L'un des obstacles qui empêchent les banques d'affaires et d'autres investisseurs de s'intéresser davantage aux institutions financières vouées aux très petites entreprises (TPE) est la pénurie de données financières sur ces dernières. Car les grandes banques sont dans l'impossibilité de bien mesurer les risques avant d'engager des fonds.
La Calvert Social Investment Foundation est l'une des institutions qui font face à cette contrainte. Il s'agit d'une organisation qui favorise les investissements à caractère social dans les projets de développement local et les programmes de petits prêts. Selon Shari Berenbach, directeur administratif de la fondation dont le siège est dans le Maryland, faute d'informations convenables, elle n'a pas les moyens de se rendre sur place et de faire les nécessaires enquêtes pour justifier un investissement dans une institution financière à l'étranger qui se consacre aux TPE.
Il ne s'agit pas de dons mais de fonds émanant d'investisseurs qui comptent recouvrer leur mise, même si le rendement est inférieur au taux du marché , affirme S. Berenbach. C'est donc dire que sa fondation doit souvent renoncer à investir dans des institutions promises à un bel avenir, tout simplement parce qu'elle ne dispose pas d'informations financières suffisantes sur leur compte.
Soucieuse de surmonter cet obstacle, la BID s'attache à établir des critères pour les résultats d'exploitation des institutions financières vouées aux TPE. Il s'agit de donner aux éventuels investisseurs les moyens de comparer les bilans de ces établissements, d'institutions comparables et d'intermédiaires financiers officiels. Ces critères aideront aussi les institutions financières vouées aux TPE à mieux utiliser les données financières nécessaires à la gestion des portefeuilles de prêts et à l'élaboration de stratégies.

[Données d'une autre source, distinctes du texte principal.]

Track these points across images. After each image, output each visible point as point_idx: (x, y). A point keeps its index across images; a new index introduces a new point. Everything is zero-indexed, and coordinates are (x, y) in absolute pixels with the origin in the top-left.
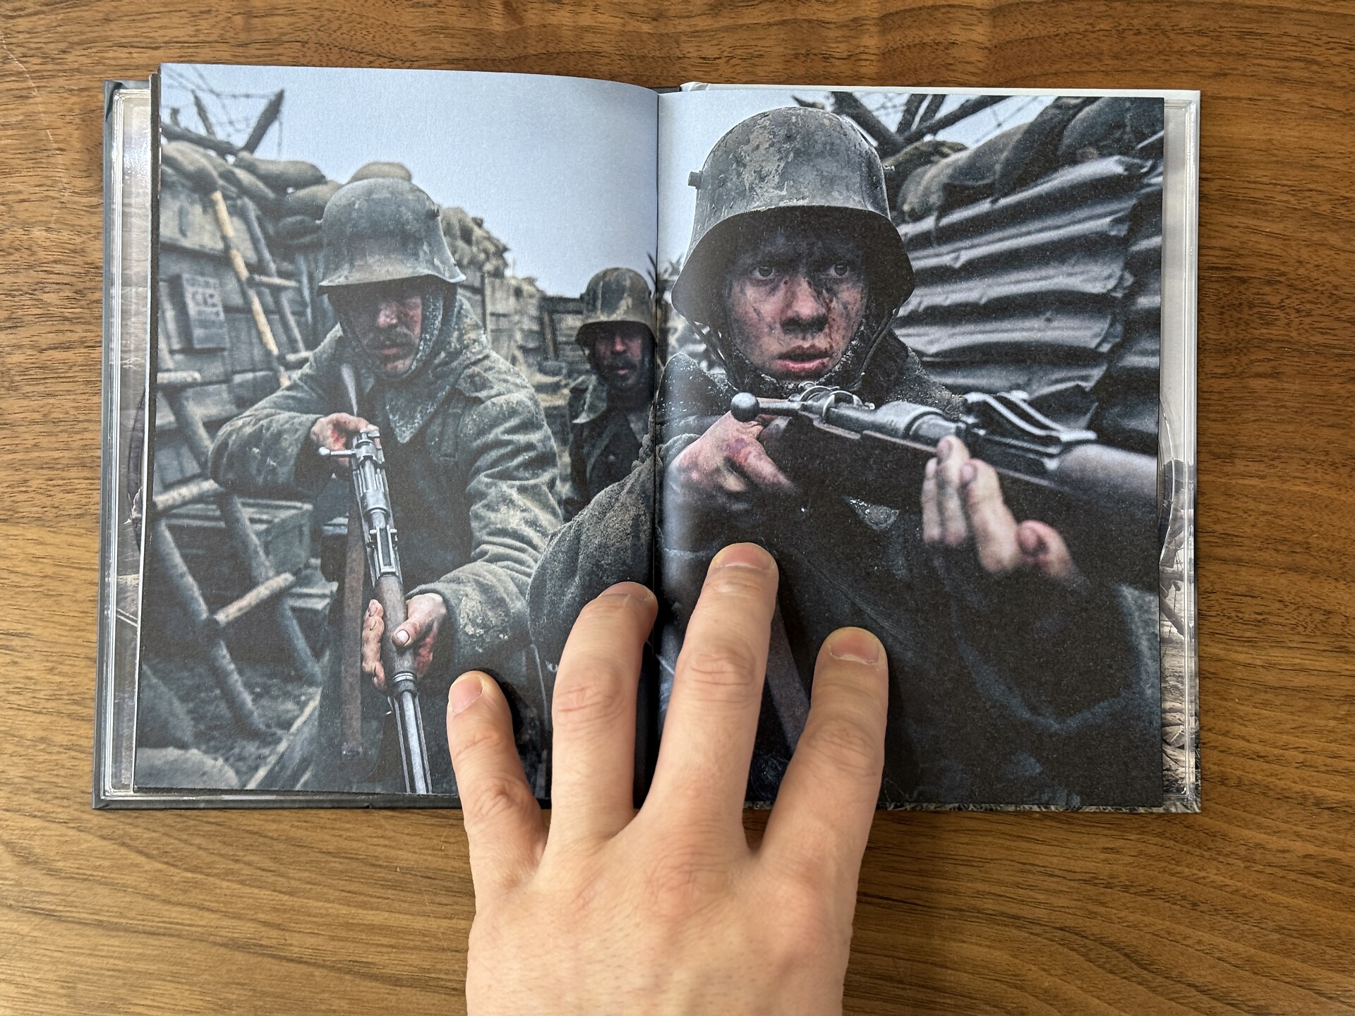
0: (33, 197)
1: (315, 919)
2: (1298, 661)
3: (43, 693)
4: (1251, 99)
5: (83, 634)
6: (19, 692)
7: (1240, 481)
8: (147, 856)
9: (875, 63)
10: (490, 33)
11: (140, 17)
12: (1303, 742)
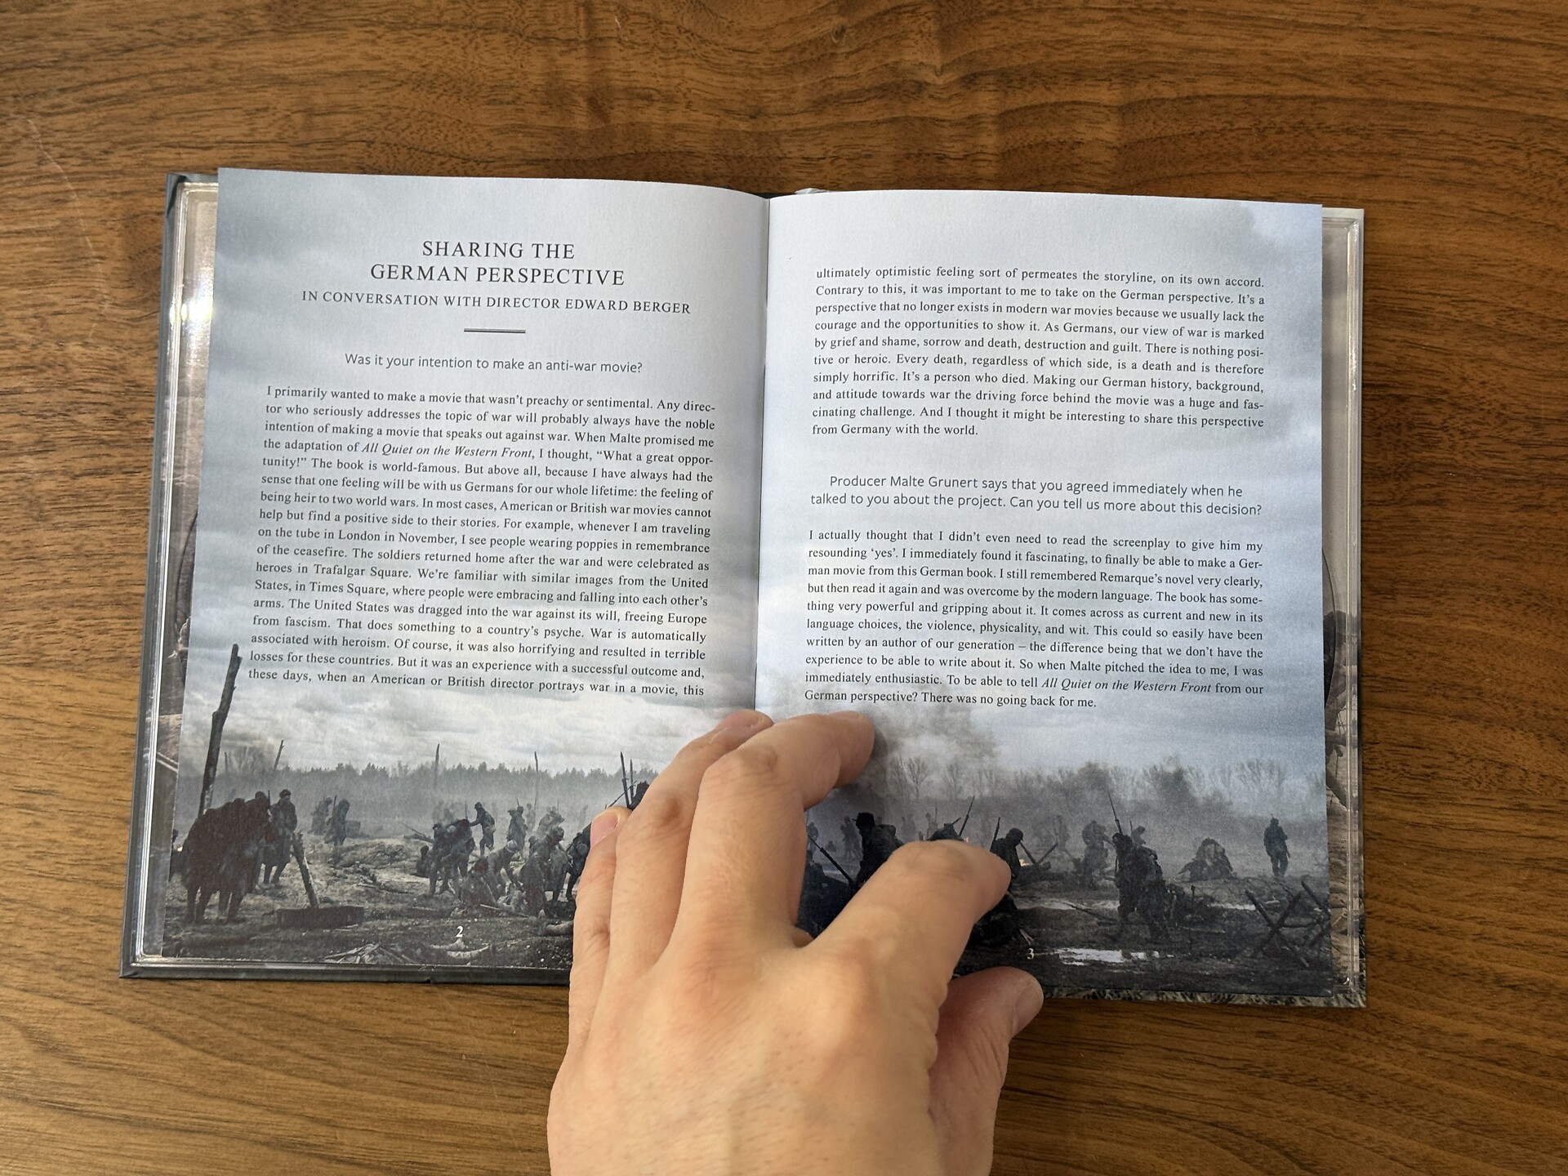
0: (68, 310)
1: (368, 1114)
2: (1471, 820)
3: (67, 858)
4: (1405, 203)
5: (115, 791)
6: (41, 856)
7: (1403, 620)
8: (182, 1042)
9: (994, 164)
10: (573, 132)
11: (190, 115)
12: (1480, 911)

Dans le cadre de ce projet, qui s'est amorcé l'an dernier, 18 institutions financières porteuses vouées aux TPE en Amérique latine et dans les Caraïbes feront l'objet d'une analyse. Les informations qui seront produites permettront d'établir des normes pour la profession et de donner une multitude d'exemples à suivre dans la région.
Le maître d'œuvre de ce projet est la firme Private Sector Initiatives Corp, un cabinet de consultation établi à Washington, qui est dirigé par Damian von Stauffenberg, ancien cadre-dirigeant de la Banque mondiale et de sa Société financière internationale.
Cette société de conseils étudie les institutions financières qui consentent des prêts aux TPE à l'aide d'une méthodologie servant à mesurer l'adéquation du capital social, la qualité des avoirs, la gestion, les résultats d'exploitation et les liquidités chez les banques d'affaires réglementées.
Les premières études, qui ont porté sur huit institutions, montrent, comme dans le passé, que consentir des prêts aux plus démunis peut être judicieux et rentable. Toutefois, il a été constaté qu'il y avait peu d'uniformité dans les pratiques financières et administratives des institutions vouées aux TPE.
Ainsi, certaines institutions disposent d'informations actualisées, en ligne, sur leur situation financière, tandis que d'autres sont en retard dans leur comptabilité. Chez certaines, il y a arriéré dès qu'un client accuse une seule journée de retard dans ses paiements, tandis que chez d'autres, le délai de grâce peut courir sur un an. Il y a aussi de vastes écarts dans les critères servant aux provisions pour créances irrécouvrables.
Les économies d'échelle ne sont pas évidentes lorsqu'on compare les taux d'efficacité : les établissements ayant de petits portefeuilles de prêts semblent faire tout aussi bien sinon mieux que les établissements ayant de gros portefeuilles.
En revanche, toutes les institutions ayant fait l'objet de l'analyse ont affiché des taux relativement peu élevés de mobilisation de fonds. Selon D. von Stauffenberg, cela est probablement heureux, compte tenu des critères assez mous d'adéquation du capital social dans la profession bancaire.
Se tournant vers l'avenir, il envisage l'entrée en scène d'une agence de notation qui mesurerait les risques liés aux investissements dans les institutions financières vouées aux TPE.
La soif de petits emprunts deviendra presque insatiable, conclut von Stauffenberg. Ni les institutions locales ni les institutions financières internationales n'ont les ressources nécessaires pour combler les besoins. Les établissements prêteurs devront recourir aux marchés financiers, où l'information est capitale.